Problem description – When you write out the listing, keep every word as it stands and drop the pictures.

★ ★ ★

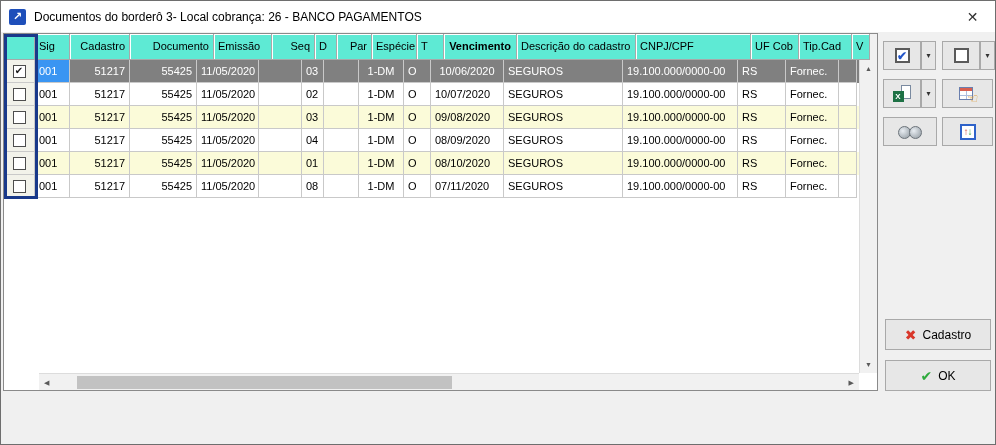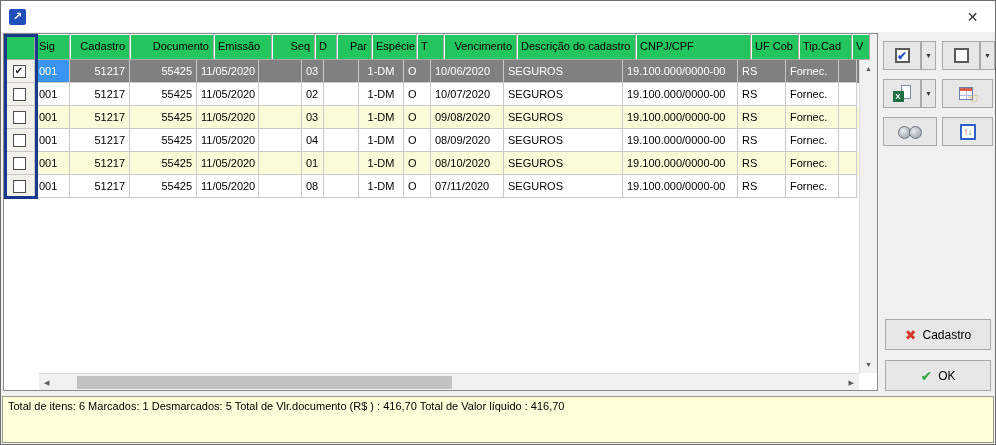--- a/index.html
+++ b/index.html
@@ -16,21 +16,21 @@
     align-items:center;justify-content:center;font-size:11px;font-weight:bold;margin-right:8px;
     border-radius:2px;}
   .title-text{font-size:12px;color:#000;}
   .close-btn{margin-left:auto;width:45px;height:31px;border:none;background:transparent;
     font-size:14px;color:#333;cursor:pointer;display:flex;align-items:center;justify-content:center;}
 
   
   .grid{position:absolute;left:2px;top:32px;width:875px;height:358px;background:#fff;
     border:1px solid #8a8a8a;overflow:hidden;font-size:11px;}
   .ghead{display:flex;height:26px;background:#f1f1f1;}
-  .hcell{flex:none;padding:0 4px;line-height:25px;background:#22c55e;color:#000;
+  .hcell{flex:none;padding:0 4px;line-height:25px;background:#5eead4;color:#000;
     border-right:1px solid #a8a8a8;border-bottom:1px solid #a8a8a8;
     box-shadow:inset 1px 1px 0 #ffffff;white-space:nowrap;overflow:hidden;}
   .grow{display:flex;height:23px;}
   .cell{flex:none;padding:0 4px;line-height:22px;border-right:1px solid #c9c9c9;
     border-bottom:1px solid #c9c9c9;white-space:nowrap;overflow:hidden;}
   .white{background:#ffffff;color:#000;}
   .yellow{background:#fbfbd9;color:#000;}
   .sel{background:#808080;color:#ffffff;}
   .cell.focus{background:#3a95f2;color:#ffffff;}
   .cbcell{background:#f2f2ea;display:flex;align-items:center;justify-content:center;}
@@ -95,57 +95,58 @@
   .statusbar{position:absolute;left:1px;right:1px;top:395px;bottom:1px;background:#ffffd9;
     border:1px solid #9a9a8a;padding:3px 5px;font-size:11px;color:#000;}
 </style>
 </head>
 <body>
 
 <div class="dialog">
 
   <div class="titlebar">
     <span class="app-icon">↗</span>
+    <span class="title-text">Documentos do borderô 3- Local cobrança: 26 - BANCO PAGAMENTOS</span>
     <button class="close-btn">✕</button>
   </div>
 
   <div class="grid">
     <div class="ghead">
         <div class="hcell" style="width: 31px; text-align: center;"></div>
         <div class="hcell" style="width: 35px; text-align: left;">Sig</div>
         <div class="hcell" style="width: 60px; text-align: right;">Cadastro</div>
         <div class="hcell" style="width: 84px; text-align: right;">Documento</div>
         <div class="hcell" style="width: 58px; text-align: left;">Emissão</div>
         <div class="hcell" style="width: 43px; text-align: right;">Seq</div>
         <div class="hcell" style="width: 22px; text-align: left;">D</div>
         <div class="hcell" style="width: 35px; text-align: right;">Par</div>
         <div class="hcell" style="width: 45px; text-align: center;">Espécie</div>
         <div class="hcell" style="width: 27px; text-align: left;">T</div>
-        <div class="hcell" style="width: 73px; text-align: right;">Vencimento</div>
+        <div class="hcell" style="width: 73px; text-align: center; font-weight: bold;">Vencimento</div>
         <div class="hcell" style="width: 119px; text-align: left;">Descrição do cadastro</div>
         <div class="hcell" style="width: 115px; text-align: left;">CNPJ/CPF</div>
         <div class="hcell" style="width: 48px; text-align: left;">UF Cob</div>
         <div class="hcell" style="width: 53px; text-align: left;">Tip.Cad</div>
         <div class="hcell" style="width: 18px; text-align: left;">V</div>
       </div>
     <div>
         <div class="grow sel">
           <div class="cell cbcell" style="width: 31px; text-align: center;">
             <span class="cb">✔</span>
           </div>
           <div class="cell focus" style="width: 35px; text-align: left;">001</div>
           <div class="cell" style="width: 60px; text-align: right;">51217</div>
           <div class="cell" style="width: 67px; text-align: right;">55425</div>
           <div class="cell" style="width: 62px; text-align: left;">11/05/2020</div>
           <div class="cell" style="width: 43px; text-align: right;"></div>
           <div class="cell" style="width: 22px; text-align: left;">03</div>
           <div class="cell" style="width: 35px; text-align: right;"></div>
           <div class="cell" style="width: 45px; text-align: center;">1-DM</div>
           <div class="cell" style="width: 27px; text-align: left;">O</div>
-          <div class="cell" style="width: 73px; text-align: left;">10/06/2020</div>
+          <div class="cell" style="width: 73px; text-align: center;">10/06/2020</div>
           <div class="cell" style="width: 119px; text-align: left;">SEGUROS</div>
           <div class="cell" style="width: 115px; text-align: left;">19.100.000/0000-00</div>
           <div class="cell" style="width: 48px; text-align: left;">RS</div>
           <div class="cell" style="width: 53px; text-align: left;">Fornec.</div>
           <div class="cell" style="width: 18px; text-align: left;"></div>
         </div>
         <div class="grow white">
           <div class="cell cbcell" style="width: 31px; text-align: center;">
             <span class="cb"></span>
           </div>
@@ -305,17 +306,14 @@
 
   <button class="action-btn" style="top:318px;">
     <span class="x-ic">✖</span>
     <span>Cadastro</span>
   </button>
   <button class="action-btn" style="top:359px;">
     <span class="ok-ic">✔</span>
     <span>OK</span>
   </button>
 
-  <div class="statusbar">
-    <span>Total de itens: 6 Marcados: 1 Desmarcados: 5 Total de Vlr.documento (R$ ) : 416,70 Total de Valor líquido : 416,70</span>
-  </div>
 
 </div>
 
 </body></html>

★ ★ ★

Completed task –
--- a/index.html
+++ b/index.html
@@ -16,21 +16,21 @@
     align-items:center;justify-content:center;font-size:11px;font-weight:bold;margin-right:8px;
     border-radius:2px;}
   .title-text{font-size:12px;color:#000;}
   .close-btn{margin-left:auto;width:45px;height:31px;border:none;background:transparent;
     font-size:14px;color:#333;cursor:pointer;display:flex;align-items:center;justify-content:center;}
 
   
   .grid{position:absolute;left:2px;top:32px;width:875px;height:358px;background:#fff;
     border:1px solid #8a8a8a;overflow:hidden;font-size:11px;}
   .ghead{display:flex;height:26px;background:#f1f1f1;}
-  .hcell{flex:none;padding:0 4px;line-height:25px;background:#22c55e;color:#000;
+  .hcell{flex:none;padding:0 4px;line-height:25px;background:#5eead4;color:#000;
     border-right:1px solid #a8a8a8;border-bottom:1px solid #a8a8a8;
     box-shadow:inset 1px 1px 0 #ffffff;white-space:nowrap;overflow:hidden;}
   .grow{display:flex;height:23px;}
   .cell{flex:none;padding:0 4px;line-height:22px;border-right:1px solid #c9c9c9;
     border-bottom:1px solid #c9c9c9;white-space:nowrap;overflow:hidden;}
   .white{background:#ffffff;color:#000;}
   .yellow{background:#fbfbd9;color:#000;}
   .sel{background:#808080;color:#ffffff;}
   .cell.focus{background:#3a95f2;color:#ffffff;}
   .cbcell{background:#f2f2ea;display:flex;align-items:center;justify-content:center;}
@@ -95,57 +95,58 @@
   .statusbar{position:absolute;left:1px;right:1px;top:395px;bottom:1px;background:#ffffd9;
     border:1px solid #9a9a8a;padding:3px 5px;font-size:11px;color:#000;}
 </style>
 </head>
 <body>
 
 <div class="dialog">
 
   <div class="titlebar">
     <span class="app-icon">↗</span>
+    <span class="title-text">Documentos do borderô 3- Local cobrança: 26 - BANCO PAGAMENTOS</span>
     <button class="close-btn">✕</button>
   </div>
 
   <div class="grid">
     <div class="ghead">
         <div class="hcell" style="width: 31px; text-align: center;"></div>
         <div class="hcell" style="width: 35px; text-align: left;">Sig</div>
         <div class="hcell" style="width: 60px; text-align: right;">Cadastro</div>
         <div class="hcell" style="width: 84px; text-align: right;">Documento</div>
         <div class="hcell" style="width: 58px; text-align: left;">Emissão</div>
         <div class="hcell" style="width: 43px; text-align: right;">Seq</div>
         <div class="hcell" style="width: 22px; text-align: left;">D</div>
         <div class="hcell" style="width: 35px; text-align: right;">Par</div>
         <div class="hcell" style="width: 45px; text-align: center;">Espécie</div>
         <div class="hcell" style="width: 27px; text-align: left;">T</div>
-        <div class="hcell" style="width: 73px; text-align: right;">Vencimento</div>
+        <div class="hcell" style="width: 73px; text-align: center; font-weight: bold;">Vencimento</div>
         <div class="hcell" style="width: 119px; text-align: left;">Descrição do cadastro</div>
         <div class="hcell" style="width: 115px; text-align: left;">CNPJ/CPF</div>
         <div class="hcell" style="width: 48px; text-align: left;">UF Cob</div>
         <div class="hcell" style="width: 53px; text-align: left;">Tip.Cad</div>
         <div class="hcell" style="width: 18px; text-align: left;">V</div>
       </div>
     <div>
         <div class="grow sel">
           <div class="cell cbcell" style="width: 31px; text-align: center;">
             <span class="cb">✔</span>
           </div>
           <div class="cell focus" style="width: 35px; text-align: left;">001</div>
           <div class="cell" style="width: 60px; text-align: right;">51217</div>
           <div class="cell" style="width: 67px; text-align: right;">55425</div>
           <div class="cell" style="width: 62px; text-align: left;">11/05/2020</div>
           <div class="cell" style="width: 43px; text-align: right;"></div>
           <div class="cell" style="width: 22px; text-align: left;">03</div>
           <div class="cell" style="width: 35px; text-align: right;"></div>
           <div class="cell" style="width: 45px; text-align: center;">1-DM</div>
           <div class="cell" style="width: 27px; text-align: left;">O</div>
-          <div class="cell" style="width: 73px; text-align: left;">10/06/2020</div>
+          <div class="cell" style="width: 73px; text-align: center;">10/06/2020</div>
           <div class="cell" style="width: 119px; text-align: left;">SEGUROS</div>
           <div class="cell" style="width: 115px; text-align: left;">19.100.000/0000-00</div>
           <div class="cell" style="width: 48px; text-align: left;">RS</div>
           <div class="cell" style="width: 53px; text-align: left;">Fornec.</div>
           <div class="cell" style="width: 18px; text-align: left;"></div>
         </div>
         <div class="grow white">
           <div class="cell cbcell" style="width: 31px; text-align: center;">
             <span class="cb"></span>
           </div>
@@ -305,17 +306,14 @@
 
   <button class="action-btn" style="top:318px;">
     <span class="x-ic">✖</span>
     <span>Cadastro</span>
   </button>
   <button class="action-btn" style="top:359px;">
     <span class="ok-ic">✔</span>
     <span>OK</span>
   </button>
 
-  <div class="statusbar">
-    <span>Total de itens: 6 Marcados: 1 Desmarcados: 5 Total de Vlr.documento (R$ ) : 416,70 Total de Valor líquido : 416,70</span>
-  </div>
 
 </div>
 
 </body></html>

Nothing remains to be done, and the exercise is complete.